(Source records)

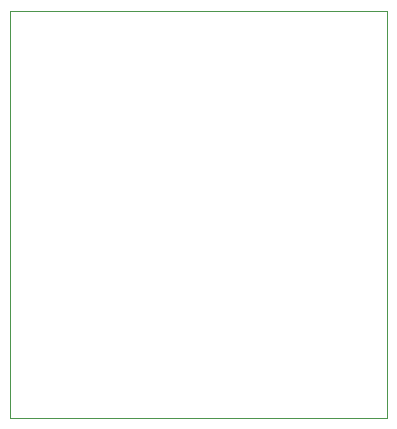
<source format=gbr>
%TF.GenerationSoftware,KiCad,Pcbnew,8.0.0-rc1-51-gba6979a274-dirty*%
%TF.CreationDate,2024-02-05T11:49:36+01:00*%
%TF.ProjectId,sub-d_terminal,7375622d-645f-4746-9572-6d696e616c2e,rev?*%
%TF.SameCoordinates,Original*%
%TF.FileFunction,Profile,NP*%
%FSLAX46Y46*%
G04 Gerber Fmt 4.6, Leading zero omitted, Abs format (unit mm)*
G04 Created by KiCad (PCBNEW 8.0.0-rc1-51-gba6979a274-dirty) date 2024-02-05 11:49:36*
%MOMM*%
%LPD*%
G01*
G04 APERTURE LIST*
%TA.AperFunction,Profile*%
%ADD10C,0.100000*%
%TD*%
G04 APERTURE END LIST*
D10*
X93600000Y-72200000D02*
X125500000Y-72200000D01*
X125500000Y-106700000D01*
X93600000Y-106700000D01*
X93600000Y-72200000D01*
M02*

</source>
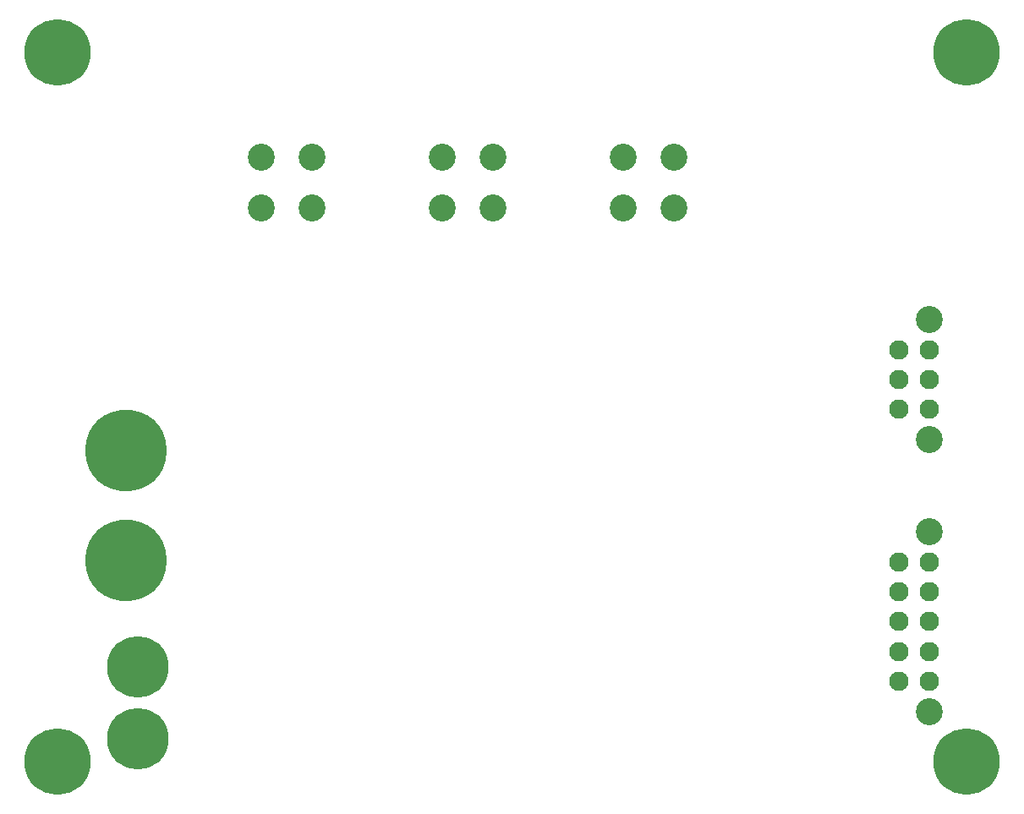
<source format=gbs>
G04*
G04 #@! TF.GenerationSoftware,Altium Limited,Altium Designer,23.3.1 (30)*
G04*
G04 Layer_Color=16711935*
%FSLAX25Y25*%
%MOIN*%
G70*
G04*
G04 #@! TF.SameCoordinates,C60E4857-7E3E-4254-B878-B1AAC805503D*
G04*
G04*
G04 #@! TF.FilePolarity,Negative*
G04*
G01*
G75*
%ADD56C,0.24213*%
%ADD57C,0.26181*%
%ADD58C,0.32087*%
%ADD59C,0.10630*%
%ADD60C,0.07677*%
%ADD61C,0.10630*%
D56*
X49213Y26772D02*
D03*
Y55118D02*
D03*
D57*
X375984Y17717D02*
D03*
X17717D02*
D03*
X17717Y297244D02*
D03*
X375984D02*
D03*
D58*
X44685Y140157D02*
D03*
Y96850D02*
D03*
D59*
X361221Y144685D02*
D03*
Y191929D02*
D03*
Y108268D02*
D03*
Y37402D02*
D03*
D60*
Y156496D02*
D03*
Y168307D02*
D03*
Y180118D02*
D03*
X349410Y156496D02*
D03*
Y168307D02*
D03*
Y180118D02*
D03*
Y96457D02*
D03*
Y84646D02*
D03*
Y72835D02*
D03*
Y61024D02*
D03*
Y49213D02*
D03*
X361221Y96457D02*
D03*
Y84646D02*
D03*
Y72835D02*
D03*
Y61024D02*
D03*
Y49213D02*
D03*
D61*
X240748Y235827D02*
D03*
Y255906D02*
D03*
X260827Y235827D02*
D03*
Y255906D02*
D03*
X189469D02*
D03*
Y235827D02*
D03*
X169390Y255906D02*
D03*
Y235827D02*
D03*
X98032D02*
D03*
Y255906D02*
D03*
X118110Y235827D02*
D03*
Y255906D02*
D03*
M02*

</source>
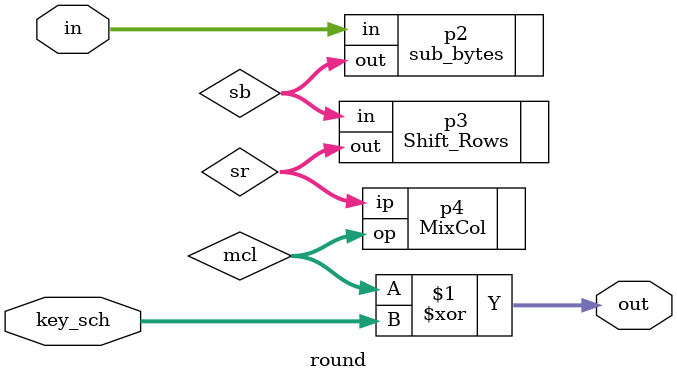
<source format=v>
module round 
(
in, //state
key_sch,//key
out//output
);

input[127:0]in;
input [127:0] key_sch;
output wire [127:0]out;

wire [127:0] sb,sr,mcl;

sub_bytes p2 (.in(in),.out(sb));
Shift_Rows p3 (.in(sb),.out(sr));
MixCol p4 (.ip(sr),.op(mcl));

assign out = mcl ^ key_sch;

endmodule
</source>
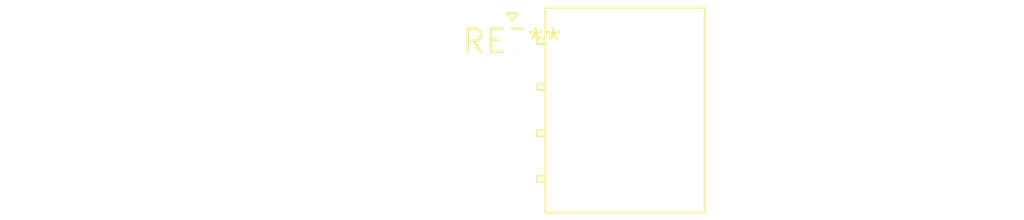
<source format=kicad_pcb>
(kicad_pcb (version 20240108) (generator pcbnew)

  (general
    (thickness 1.6)
  )

  (paper "A4")
  (layers
    (0 "F.Cu" signal)
    (31 "B.Cu" signal)
    (32 "B.Adhes" user "B.Adhesive")
    (33 "F.Adhes" user "F.Adhesive")
    (34 "B.Paste" user)
    (35 "F.Paste" user)
    (36 "B.SilkS" user "B.Silkscreen")
    (37 "F.SilkS" user "F.Silkscreen")
    (38 "B.Mask" user)
    (39 "F.Mask" user)
    (40 "Dwgs.User" user "User.Drawings")
    (41 "Cmts.User" user "User.Comments")
    (42 "Eco1.User" user "User.Eco1")
    (43 "Eco2.User" user "User.Eco2")
    (44 "Edge.Cuts" user)
    (45 "Margin" user)
    (46 "B.CrtYd" user "B.Courtyard")
    (47 "F.CrtYd" user "F.Courtyard")
    (48 "B.Fab" user)
    (49 "F.Fab" user)
    (50 "User.1" user)
    (51 "User.2" user)
    (52 "User.3" user)
    (53 "User.4" user)
    (54 "User.5" user)
    (55 "User.6" user)
    (56 "User.7" user)
    (57 "User.8" user)
    (58 "User.9" user)
  )

  (setup
    (pad_to_mask_clearance 0)
    (pcbplotparams
      (layerselection 0x00010fc_ffffffff)
      (plot_on_all_layers_selection 0x0000000_00000000)
      (disableapertmacros false)
      (usegerberextensions false)
      (usegerberattributes false)
      (usegerberadvancedattributes false)
      (creategerberjobfile false)
      (dashed_line_dash_ratio 12.000000)
      (dashed_line_gap_ratio 3.000000)
      (svgprecision 4)
      (plotframeref false)
      (viasonmask false)
      (mode 1)
      (useauxorigin false)
      (hpglpennumber 1)
      (hpglpenspeed 20)
      (hpglpendiameter 15.000000)
      (dxfpolygonmode false)
      (dxfimperialunits false)
      (dxfusepcbnewfont false)
      (psnegative false)
      (psa4output false)
      (plotreference false)
      (plotvalue false)
      (plotinvisibletext false)
      (sketchpadsonfab false)
      (subtractmaskfromsilk false)
      (outputformat 1)
      (mirror false)
      (drillshape 1)
      (scaleselection 1)
      (outputdirectory "")
    )
  )

  (net 0 "")

  (footprint "Molex_Nano-Fit_105313-xx04_1x04_P2.50mm_Horizontal" (layer "F.Cu") (at 0 0))

)

</source>
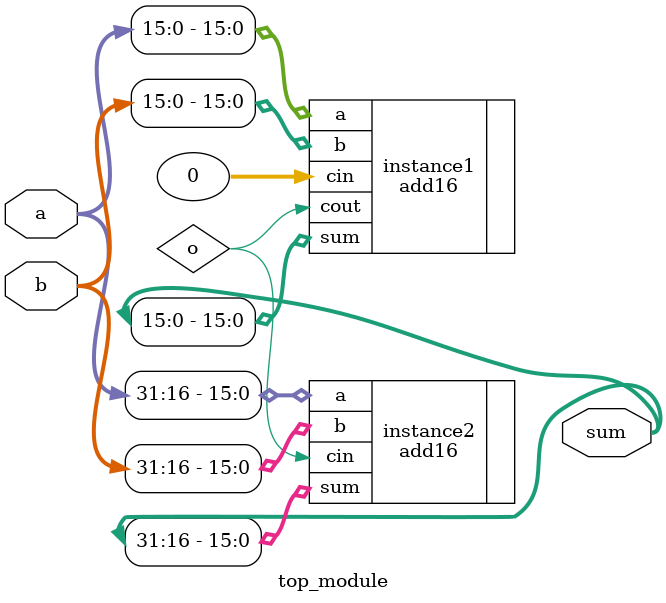
<source format=v>
module top_module(
    input [31:0] a,
    input [31:0] b,
    output [31:0] sum
);
    
    wire o;
    add16 instance1(.a(a[15:0]), .b(b[15:0]), .cin(0), .cout(o), .sum(sum[15:0]));
    add16 instance2(.a(a[31:16]), .b(b[31:16]), .cin(o), .sum(sum[31:16]));

endmodule

</source>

Required action:
Once the pictures are set aside, copy the remaining text of every entry exactly.

Answer space:
<source format=gbr>
%TF.GenerationSoftware,KiCad,Pcbnew,8.0.0-rc1-51-gba6979a274-dirty*%
%TF.CreationDate,2024-02-05T11:49:36+01:00*%
%TF.ProjectId,sub-d_terminal,7375622d-645f-4746-9572-6d696e616c2e,rev?*%
%TF.SameCoordinates,Original*%
%TF.FileFunction,Profile,NP*%
%FSLAX46Y46*%
G04 Gerber Fmt 4.6, Leading zero omitted, Abs format (unit mm)*
G04 Created by KiCad (PCBNEW 8.0.0-rc1-51-gba6979a274-dirty) date 2024-02-05 11:49:36*
%MOMM*%
%LPD*%
G01*
G04 APERTURE LIST*
%TA.AperFunction,Profile*%
%ADD10C,0.100000*%
%TD*%
G04 APERTURE END LIST*
D10*
X93600000Y-72200000D02*
X125500000Y-72200000D01*
X125500000Y-106700000D01*
X93600000Y-106700000D01*
X93600000Y-72200000D01*
M02*

</source>
<source format=gbs>
G04*
G04 #@! TF.GenerationSoftware,Altium Limited,Altium Designer,23.3.1 (30)*
G04*
G04 Layer_Color=16711935*
%FSLAX25Y25*%
%MOIN*%
G70*
G04*
G04 #@! TF.SameCoordinates,C60E4857-7E3E-4254-B878-B1AAC805503D*
G04*
G04*
G04 #@! TF.FilePolarity,Negative*
G04*
G01*
G75*
%ADD56C,0.24213*%
%ADD57C,0.26181*%
%ADD58C,0.32087*%
%ADD59C,0.10630*%
%ADD60C,0.07677*%
%ADD61C,0.10630*%
D56*
X49213Y26772D02*
D03*
Y55118D02*
D03*
D57*
X375984Y17717D02*
D03*
X17717D02*
D03*
X17717Y297244D02*
D03*
X375984D02*
D03*
D58*
X44685Y140157D02*
D03*
Y96850D02*
D03*
D59*
X361221Y144685D02*
D03*
Y191929D02*
D03*
Y108268D02*
D03*
Y37402D02*
D03*
D60*
Y156496D02*
D03*
Y168307D02*
D03*
Y180118D02*
D03*
X349410Y156496D02*
D03*
Y168307D02*
D03*
Y180118D02*
D03*
Y96457D02*
D03*
Y84646D02*
D03*
Y72835D02*
D03*
Y61024D02*
D03*
Y49213D02*
D03*
X361221Y96457D02*
D03*
Y84646D02*
D03*
Y72835D02*
D03*
Y61024D02*
D03*
Y49213D02*
D03*
D61*
X240748Y235827D02*
D03*
Y255906D02*
D03*
X260827Y235827D02*
D03*
Y255906D02*
D03*
X189469D02*
D03*
Y235827D02*
D03*
X169390Y255906D02*
D03*
Y235827D02*
D03*
X98032D02*
D03*
Y255906D02*
D03*
X118110Y235827D02*
D03*
Y255906D02*
D03*
M02*

</source>
<source format=v>
module round 
(
in, //state
key_sch,//key
out//output
);

input[127:0]in;
input [127:0] key_sch;
output wire [127:0]out;

wire [127:0] sb,sr,mcl;

sub_bytes p2 (.in(in),.out(sb));
Shift_Rows p3 (.in(sb),.out(sr));
MixCol p4 (.ip(sr),.op(mcl));

assign out = mcl ^ key_sch;

endmodule
</source>
<source format=kicad_pcb>
(kicad_pcb (version 20240108) (generator pcbnew)

  (general
    (thickness 1.6)
  )

  (paper "A4")
  (layers
    (0 "F.Cu" signal)
    (31 "B.Cu" signal)
    (32 "B.Adhes" user "B.Adhesive")
    (33 "F.Adhes" user "F.Adhesive")
    (34 "B.Paste" user)
    (35 "F.Paste" user)
    (36 "B.SilkS" user "B.Silkscreen")
    (37 "F.SilkS" user "F.Silkscreen")
    (38 "B.Mask" user)
    (39 "F.Mask" user)
    (40 "Dwgs.User" user "User.Drawings")
    (41 "Cmts.User" user "User.Comments")
    (42 "Eco1.User" user "User.Eco1")
    (43 "Eco2.User" user "User.Eco2")
    (44 "Edge.Cuts" user)
    (45 "Margin" user)
    (46 "B.CrtYd" user "B.Courtyard")
    (47 "F.CrtYd" user "F.Courtyard")
    (48 "B.Fab" user)
    (49 "F.Fab" user)
    (50 "User.1" user)
    (51 "User.2" user)
    (52 "User.3" user)
    (53 "User.4" user)
    (54 "User.5" user)
    (55 "User.6" user)
    (56 "User.7" user)
    (57 "User.8" user)
    (58 "User.9" user)
  )

  (setup
    (pad_to_mask_clearance 0)
    (pcbplotparams
      (layerselection 0x00010fc_ffffffff)
      (plot_on_all_layers_selection 0x0000000_00000000)
      (disableapertmacros false)
      (usegerberextensions false)
      (usegerberattributes false)
      (usegerberadvancedattributes false)
      (creategerberjobfile false)
      (dashed_line_dash_ratio 12.000000)
      (dashed_line_gap_ratio 3.000000)
      (svgprecision 4)
      (plotframeref false)
      (viasonmask false)
      (mode 1)
      (useauxorigin false)
      (hpglpennumber 1)
      (hpglpenspeed 20)
      (hpglpendiameter 15.000000)
      (dxfpolygonmode false)
      (dxfimperialunits false)
      (dxfusepcbnewfont false)
      (psnegative false)
      (psa4output false)
      (plotreference false)
      (plotvalue false)
      (plotinvisibletext false)
      (sketchpadsonfab false)
      (subtractmaskfromsilk false)
      (outputformat 1)
      (mirror false)
      (drillshape 1)
      (scaleselection 1)
      (outputdirectory "")
    )
  )

  (net 0 "")

  (footprint "Molex_Nano-Fit_105313-xx04_1x04_P2.50mm_Horizontal" (layer "F.Cu") (at 0 0))

)

</source>
<source format=v>
module top_module(
    input [31:0] a,
    input [31:0] b,
    output [31:0] sum
);
    
    wire o;
    add16 instance1(.a(a[15:0]), .b(b[15:0]), .cin(0), .cout(o), .sum(sum[15:0]));
    add16 instance2(.a(a[31:16]), .b(b[31:16]), .cin(o), .sum(sum[31:16]));

endmodule

</source>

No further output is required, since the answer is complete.